▶ **PROBLEM TO SOLVE**: Transcribe the records below in full; pictures stay out of the copy.

*** PROVIDED DATA Section Begins ***

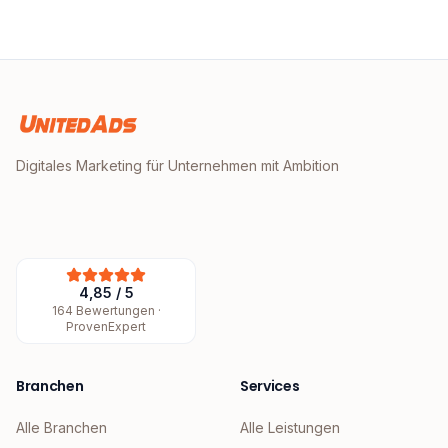
Digitales Marketing für Unternehmen mit Ambition
4,85
/
5
164
Bewertungen ·
ProvenExpert
Branchen
Services
Alle Branchen
Alle Leistungen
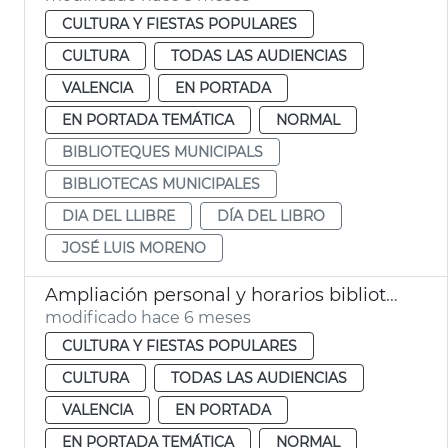
CULTURA Y FIESTAS POPULARES
CULTURA
TODAS LAS AUDIENCIAS
VALENCIA
EN PORTADA
EN PORTADA TEMÁTICA
NORMAL
BIBLIOTEQUES MUNICIPALS
BIBLIOTECAS MUNICIPALES
DIA DEL LLIBRE
DÍA DEL LIBRO
JOSÉ LUIS MORENO
Ampliación personal y horarios bibliotecas municipales València
modificado hace 6 meses
CULTURA Y FIESTAS POPULARES
CULTURA
TODAS LAS AUDIENCIAS
VALENCIA
EN PORTADA
EN PORTADA TEMÁTICA
NORMAL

*** PROVIDED DATA Section Ends ***

▶ **RESULT OF THIS EXERCISE**:
Digitales Marketing für Unternehmen mit Ambition
4,85
/
5
164
Bewertungen ·
ProvenExpert
Branchen
Services
Alle Branchen
Alle Leistungen
CULTURA Y FIESTAS POPULARES
CULTURA
TODAS LAS AUDIENCIAS
VALENCIA
EN PORTADA
EN PORTADA TEMÁTICA
NORMAL
BIBLIOTEQUES MUNICIPALS
BIBLIOTECAS MUNICIPALES
DIA DEL LLIBRE
DÍA DEL LIBRO
JOSÉ LUIS MORENO
Ampliación personal y horarios bibliotecas municipales València
modificado hace 6 meses
CULTURA Y FIESTAS POPULARES
CULTURA
TODAS LAS AUDIENCIAS
VALENCIA
EN PORTADA
EN PORTADA TEMÁTICA
NORMAL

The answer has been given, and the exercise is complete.